*Action item*: Transcribe the data in full and exactly, omitting any pictures.

━━ Material to process

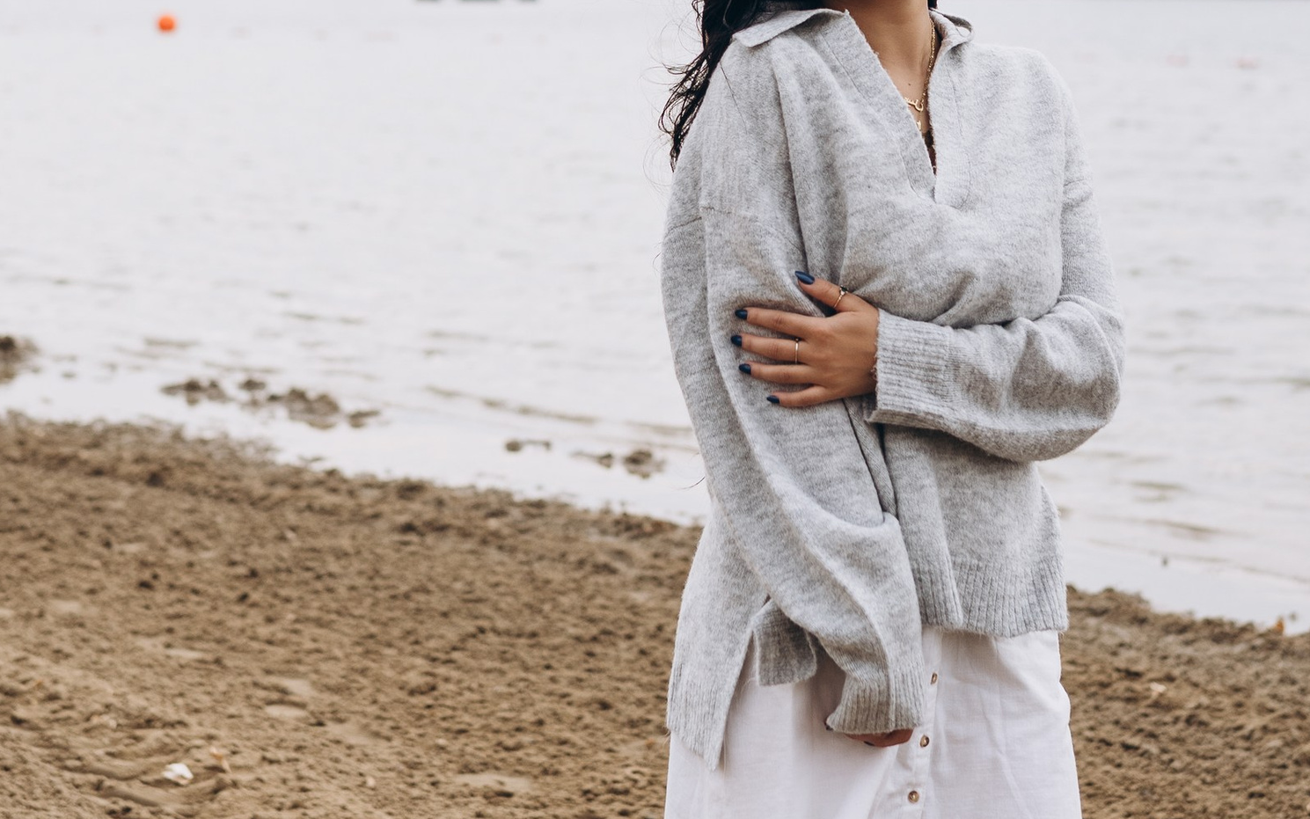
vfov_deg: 13.9
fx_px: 3285
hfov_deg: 22.6
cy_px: -85
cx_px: 662
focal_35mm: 92
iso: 100
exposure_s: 1/800
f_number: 2.2
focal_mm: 35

━━━━

*Response to the task*:
vfov_deg: 13.9
fx_px: 3285
hfov_deg: 22.6
cy_px: -85
cx_px: 662
focal_35mm: 92
iso: 100
exposure_s: 1/800
f_number: 2.2
focal_mm: 35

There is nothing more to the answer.